- What to work on:
After locating the line that contains "nightstand: present [198,227,317,396]" in the records below, write out exactly that line and each line after it through the one that contains "clothes hamper: present [340,454,479,619]", and nothing else.

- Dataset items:
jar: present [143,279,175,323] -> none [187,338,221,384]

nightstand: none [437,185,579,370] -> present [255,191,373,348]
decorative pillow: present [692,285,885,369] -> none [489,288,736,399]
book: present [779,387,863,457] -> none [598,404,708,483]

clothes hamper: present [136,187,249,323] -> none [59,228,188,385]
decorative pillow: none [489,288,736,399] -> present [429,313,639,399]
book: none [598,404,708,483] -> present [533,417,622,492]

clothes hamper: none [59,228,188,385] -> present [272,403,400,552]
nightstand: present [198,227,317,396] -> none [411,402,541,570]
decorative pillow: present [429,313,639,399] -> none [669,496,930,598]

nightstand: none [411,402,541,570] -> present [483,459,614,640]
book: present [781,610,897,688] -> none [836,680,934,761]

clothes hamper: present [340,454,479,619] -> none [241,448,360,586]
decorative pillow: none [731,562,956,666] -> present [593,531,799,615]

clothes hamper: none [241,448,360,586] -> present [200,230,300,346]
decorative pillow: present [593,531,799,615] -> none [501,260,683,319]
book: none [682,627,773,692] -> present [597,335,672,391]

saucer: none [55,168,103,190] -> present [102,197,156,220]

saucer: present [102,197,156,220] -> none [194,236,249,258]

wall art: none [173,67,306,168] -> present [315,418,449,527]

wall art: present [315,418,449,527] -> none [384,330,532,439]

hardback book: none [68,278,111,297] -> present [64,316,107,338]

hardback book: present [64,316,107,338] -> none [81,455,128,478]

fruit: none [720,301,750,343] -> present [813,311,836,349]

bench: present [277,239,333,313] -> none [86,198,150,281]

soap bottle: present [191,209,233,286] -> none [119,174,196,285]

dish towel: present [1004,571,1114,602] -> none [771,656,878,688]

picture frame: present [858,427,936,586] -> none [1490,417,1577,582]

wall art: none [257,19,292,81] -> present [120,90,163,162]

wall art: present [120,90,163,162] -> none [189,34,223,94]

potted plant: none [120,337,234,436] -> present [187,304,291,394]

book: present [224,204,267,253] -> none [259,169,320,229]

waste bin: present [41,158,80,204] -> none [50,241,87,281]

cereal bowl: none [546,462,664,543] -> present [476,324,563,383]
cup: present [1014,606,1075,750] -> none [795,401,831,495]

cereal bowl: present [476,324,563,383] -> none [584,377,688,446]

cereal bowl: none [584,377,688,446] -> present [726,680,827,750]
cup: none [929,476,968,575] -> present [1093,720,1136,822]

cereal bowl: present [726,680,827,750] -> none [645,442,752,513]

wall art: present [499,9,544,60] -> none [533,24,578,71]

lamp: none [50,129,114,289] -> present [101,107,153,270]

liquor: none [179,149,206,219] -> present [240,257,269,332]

- Result of this exercise:
nightstand: present [198,227,317,396] -> none [411,402,541,570]
decorative pillow: present [429,313,639,399] -> none [669,496,930,598]

nightstand: none [411,402,541,570] -> present [483,459,614,640]
book: present [781,610,897,688] -> none [836,680,934,761]

clothes hamper: present [340,454,479,619] -> none [241,448,360,586]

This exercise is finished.